Exercise text:
Table 2, Table 3 and Table 4 show the dimensional changes with when relative humidity was changed either from 65% to 85% or 65% to 35%, along with the thickness swelling of specimens. The specimens made with 60 min steam-pretreated particles showed the least change with changes of relative humidity in both the 65% to 85% and 65% to 35% samples. Also, specimens made with 60 min steam-pretreated particles showed the lowest swelling rate in the thickness swelling evaluation after 24 h immersion. The specimens demonstrated a gradual decrease in the change rate when there was an increase of steam pretreatment duration, against changes of relative humidity and thickness swelling. Through the Tukey test, it was shown that the dimensional stability and thickness swelling of specimens was significantly improved with steam pretreatment. However, the strength of steam-pretreated specimens against water is still relatively poor compared to specimens formed with 10% urea–formaldehyde.

3.3. Mechanical Strength Properties

Table 5 shows the mechanical strength properties of specimens. Specimens made with 60 min steam-pretreated particles showed the highest mechanical strength among steam-pretreated specimens, in terms of both internal bond strength and modulus of rupture. The specimens made with 60 min steam-pretreated particles were significantly stronger than untreated specimens. However, the strength is relatively poor when compared to panels made with 10% urea–formaldehyde.

4. Discussion

Acid is released from lignocellulosic materials during steam pretreatment [14]. This acid can partially hydrolyze the cell wall components, especially the short chain carbohydrates, such as hemicelluloses and starch. The hemicellulose and starch content decrease with the increase of steam pretreatment. Hence, steam pretreatment helps in increasing the ratio of cellulose and lignin.

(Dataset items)
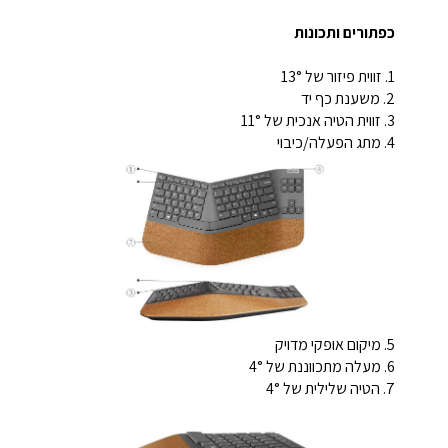
כפתורים ותכונות
1. זווית פיזור של 13°
2. משענת כף יד
3. זווית הטיה אנכית של 11°
4. מתג הפעלה/כיבוי
5. מיקום אופקי מדויק
6. מעלה מתכווננת של 4°
7. הטיה שלילית של 4°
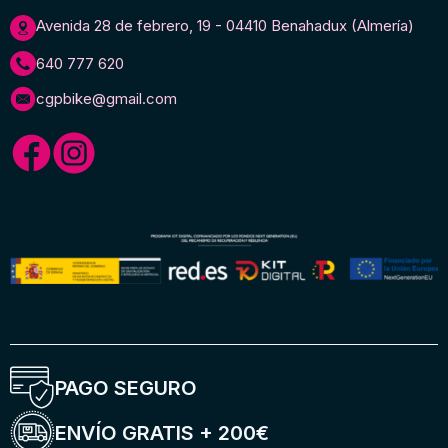
Avenida 28 de febrero, 19 - 04410 Benahadux (Almería)
640 777 620
cgpbike@gmail.com
PAGO SEGURO
ENVÍO GRATIS + 200€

Problem:
Name every numbered table that the text on steam-pretreated particle specimens refers to.

Problem solution:
Table 2, Table 3, Table 4, Table 5